Ülkelerin büyümesiyle kredi genişlemesi aralarında aracısız olarak bir ilişki var. Fakat, krize karşı yalnızca bol kredi ve hane halklarını daha yoğun borçlandırmaya dayalı harcamalar üzerinden kurgulanan model büyümenin kalitesine ilişkin tartışmalar da alevleniyor. Türkiye’nin 2001 sonrasında uzun yıllar düzenli büyüyebilmesinin kaynağı da krediler olmuştu. Lakin kredi genişlemesiyle çoğaltma sağlamak zorlaştıkça, avantajlarından çok daha artı dezavantajları ön plana çıkıyor. Ekonomist Dr. Murat Kubilay, geri ödeme hızı yüksek ve verimli projelerin azaldığını ve en fazla kredi almak isteyenlerin batık ve sözde batık işletmeler olduğunu söyledi.

Kubilay, bu ortamda sorumluluğun devlet bankalarına kaldığını belirterek, “Bu şekilde fonlanan çoğu kredinin geriye dönüşü olmayacağı için, batık kredilerin yükü devlete ve en nihayetinde vatandaşa kalmış oluyor. İkinci olarak, TL cinsi kredilerin son durağı, ekonomi yönetimine ilişkin güven yoksunluğundan ötürü döviz tevdiat hesabı yani döviz talebi oluyor.
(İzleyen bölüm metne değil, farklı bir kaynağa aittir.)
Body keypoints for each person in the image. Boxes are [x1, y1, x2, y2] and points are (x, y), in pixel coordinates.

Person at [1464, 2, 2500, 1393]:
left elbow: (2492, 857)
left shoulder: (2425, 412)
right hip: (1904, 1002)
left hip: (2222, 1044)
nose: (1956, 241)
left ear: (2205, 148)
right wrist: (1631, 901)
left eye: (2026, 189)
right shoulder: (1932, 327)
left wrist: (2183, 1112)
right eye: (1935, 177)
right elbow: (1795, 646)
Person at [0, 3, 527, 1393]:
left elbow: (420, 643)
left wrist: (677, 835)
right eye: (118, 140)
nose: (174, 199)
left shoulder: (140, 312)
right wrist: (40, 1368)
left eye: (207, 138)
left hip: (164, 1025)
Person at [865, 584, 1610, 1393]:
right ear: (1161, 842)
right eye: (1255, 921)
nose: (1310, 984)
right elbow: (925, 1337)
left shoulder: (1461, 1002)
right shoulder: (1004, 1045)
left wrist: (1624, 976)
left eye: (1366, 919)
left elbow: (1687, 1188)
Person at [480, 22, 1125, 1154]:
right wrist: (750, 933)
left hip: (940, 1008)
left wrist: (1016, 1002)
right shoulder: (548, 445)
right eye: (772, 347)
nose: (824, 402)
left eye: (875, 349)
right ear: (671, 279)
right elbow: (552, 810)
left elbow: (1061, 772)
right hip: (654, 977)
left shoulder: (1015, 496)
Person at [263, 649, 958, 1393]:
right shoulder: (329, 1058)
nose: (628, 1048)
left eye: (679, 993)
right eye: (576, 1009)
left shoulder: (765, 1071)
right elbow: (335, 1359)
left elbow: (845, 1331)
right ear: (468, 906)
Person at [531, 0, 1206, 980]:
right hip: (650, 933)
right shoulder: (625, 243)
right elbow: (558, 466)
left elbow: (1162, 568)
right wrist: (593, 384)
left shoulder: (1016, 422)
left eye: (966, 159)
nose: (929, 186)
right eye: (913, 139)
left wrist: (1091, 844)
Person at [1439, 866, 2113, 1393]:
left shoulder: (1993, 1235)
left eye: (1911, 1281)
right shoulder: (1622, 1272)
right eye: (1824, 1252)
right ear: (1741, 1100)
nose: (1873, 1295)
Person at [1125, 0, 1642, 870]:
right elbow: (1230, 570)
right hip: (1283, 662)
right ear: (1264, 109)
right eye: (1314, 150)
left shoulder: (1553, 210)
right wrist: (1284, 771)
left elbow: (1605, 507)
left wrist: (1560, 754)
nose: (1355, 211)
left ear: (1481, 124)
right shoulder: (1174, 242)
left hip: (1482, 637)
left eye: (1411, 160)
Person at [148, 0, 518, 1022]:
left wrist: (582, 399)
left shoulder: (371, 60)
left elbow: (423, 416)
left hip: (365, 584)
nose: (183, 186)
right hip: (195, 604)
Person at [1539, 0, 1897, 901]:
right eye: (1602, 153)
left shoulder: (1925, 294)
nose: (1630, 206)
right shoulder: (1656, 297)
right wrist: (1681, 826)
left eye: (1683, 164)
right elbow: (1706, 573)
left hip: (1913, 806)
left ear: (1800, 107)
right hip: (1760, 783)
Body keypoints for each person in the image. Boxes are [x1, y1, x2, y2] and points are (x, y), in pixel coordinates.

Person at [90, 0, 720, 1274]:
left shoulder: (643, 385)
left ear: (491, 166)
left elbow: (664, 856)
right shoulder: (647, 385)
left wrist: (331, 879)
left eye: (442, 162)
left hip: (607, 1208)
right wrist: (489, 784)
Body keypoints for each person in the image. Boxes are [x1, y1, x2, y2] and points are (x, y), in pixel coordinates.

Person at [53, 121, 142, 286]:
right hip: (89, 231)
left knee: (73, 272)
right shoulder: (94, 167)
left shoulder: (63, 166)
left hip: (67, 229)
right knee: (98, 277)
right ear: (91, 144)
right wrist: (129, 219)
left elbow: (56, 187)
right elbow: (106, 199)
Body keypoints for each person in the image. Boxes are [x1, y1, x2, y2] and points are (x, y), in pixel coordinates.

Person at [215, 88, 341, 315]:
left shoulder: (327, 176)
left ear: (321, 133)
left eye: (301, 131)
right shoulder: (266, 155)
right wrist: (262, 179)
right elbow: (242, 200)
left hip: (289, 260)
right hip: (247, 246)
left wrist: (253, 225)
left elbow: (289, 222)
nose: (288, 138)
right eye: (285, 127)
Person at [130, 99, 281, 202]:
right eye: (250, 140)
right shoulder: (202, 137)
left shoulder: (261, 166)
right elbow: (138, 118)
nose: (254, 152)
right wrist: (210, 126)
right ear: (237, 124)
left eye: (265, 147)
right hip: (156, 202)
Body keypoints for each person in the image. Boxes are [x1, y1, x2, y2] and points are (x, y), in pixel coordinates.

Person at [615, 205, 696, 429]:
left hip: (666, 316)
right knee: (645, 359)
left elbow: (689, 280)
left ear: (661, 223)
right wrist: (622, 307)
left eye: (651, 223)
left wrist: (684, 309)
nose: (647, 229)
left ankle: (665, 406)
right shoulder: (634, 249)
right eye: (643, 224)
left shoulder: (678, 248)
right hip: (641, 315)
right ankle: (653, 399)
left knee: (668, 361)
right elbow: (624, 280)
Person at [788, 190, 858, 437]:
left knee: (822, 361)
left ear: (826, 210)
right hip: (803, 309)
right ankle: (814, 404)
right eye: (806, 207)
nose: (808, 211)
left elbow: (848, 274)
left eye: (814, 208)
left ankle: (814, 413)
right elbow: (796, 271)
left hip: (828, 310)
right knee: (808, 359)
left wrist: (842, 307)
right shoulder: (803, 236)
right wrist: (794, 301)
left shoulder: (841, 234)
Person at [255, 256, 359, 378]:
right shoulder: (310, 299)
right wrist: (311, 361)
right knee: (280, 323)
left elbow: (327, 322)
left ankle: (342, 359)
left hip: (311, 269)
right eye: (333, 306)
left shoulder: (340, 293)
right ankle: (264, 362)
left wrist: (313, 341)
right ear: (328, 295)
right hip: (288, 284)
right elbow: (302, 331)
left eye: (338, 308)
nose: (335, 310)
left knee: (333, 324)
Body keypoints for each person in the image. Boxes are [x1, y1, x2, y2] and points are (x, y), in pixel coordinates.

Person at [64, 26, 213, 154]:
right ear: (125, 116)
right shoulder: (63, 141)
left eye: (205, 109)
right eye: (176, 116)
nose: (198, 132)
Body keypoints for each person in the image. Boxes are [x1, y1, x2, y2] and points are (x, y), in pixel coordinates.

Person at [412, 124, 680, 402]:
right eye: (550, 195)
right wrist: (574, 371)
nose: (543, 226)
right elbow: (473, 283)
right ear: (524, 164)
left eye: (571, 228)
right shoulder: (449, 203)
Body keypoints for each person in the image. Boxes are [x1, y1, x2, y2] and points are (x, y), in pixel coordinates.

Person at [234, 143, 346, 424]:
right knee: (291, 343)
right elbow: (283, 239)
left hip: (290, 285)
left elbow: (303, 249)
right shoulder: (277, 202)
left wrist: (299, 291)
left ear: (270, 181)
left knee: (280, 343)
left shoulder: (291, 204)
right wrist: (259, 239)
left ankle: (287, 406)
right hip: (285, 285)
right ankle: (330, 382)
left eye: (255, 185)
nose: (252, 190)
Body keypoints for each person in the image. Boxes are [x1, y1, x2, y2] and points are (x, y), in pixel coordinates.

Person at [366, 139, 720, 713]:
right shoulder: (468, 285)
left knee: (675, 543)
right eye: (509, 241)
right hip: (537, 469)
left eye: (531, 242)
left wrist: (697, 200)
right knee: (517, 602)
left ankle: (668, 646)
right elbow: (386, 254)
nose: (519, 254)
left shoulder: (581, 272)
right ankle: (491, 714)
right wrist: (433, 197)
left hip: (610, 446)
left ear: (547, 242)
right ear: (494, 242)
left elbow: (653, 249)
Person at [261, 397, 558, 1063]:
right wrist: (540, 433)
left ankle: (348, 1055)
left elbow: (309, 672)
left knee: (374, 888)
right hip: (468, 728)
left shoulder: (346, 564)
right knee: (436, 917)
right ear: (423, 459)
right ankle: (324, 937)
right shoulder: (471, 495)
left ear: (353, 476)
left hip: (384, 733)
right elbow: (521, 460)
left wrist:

TL’nin değersizleşmesi ve enflasyonun denetim altına alınamaması döngüsünden çıkamaz ülkü geliyoruz” dedi.

Kredileri teşvik edici politikaların mesela; 15 Temmuz darbe teşebbüsü gibi olağanüstü hallerde ya da 2017’de Kredi Garanti Fonu vasıtasıyla kısa süreli uygulandığında hedefine ulaşabildiğini kaydeden Kubilay, “Bu politikayı 2013’ten beri 7 yıl, doğrudan ya da dolaylı uygularsanız daha çok batık kredi, bankaların zayıflaması, devlet banklarının görev zararı, dinmeyen enflasyon ve senaryo arz eden kur patlamaları gerekli netice olur” yorumunu yaptı.

Büyümeye 7 puan katkı maddesi

Türkiye’nin çoğaltma performansının manâlı bir bölümü hane halklarının ve kamunun borçlanmasından kaynaklandı. Finansbank ekonomisitlerinin döviz kurlarından arındırarak yaptığı hesaplamaya göre, 12 Haziran itibarıyla kredi ivmesi yüzde 20 ile 2010’daki global kriz sonrasında seri toparlanma döneminden beri en yüksek seviyeye ulaştı. Analizde kredi artışının tüketim harcamaları ve yatırım harcamalarının 2019 GSYH’sindeki yüzde 83.8’lik payı dikkate alınınca, büyümeye 7 puan olumlu katkı yapabileceği kaydedildi.

YORUMLAR

Henüz yorum yapılmamış. İlk yorumu yukarıdaki form aracılığıyla siz yapabilirsiniz.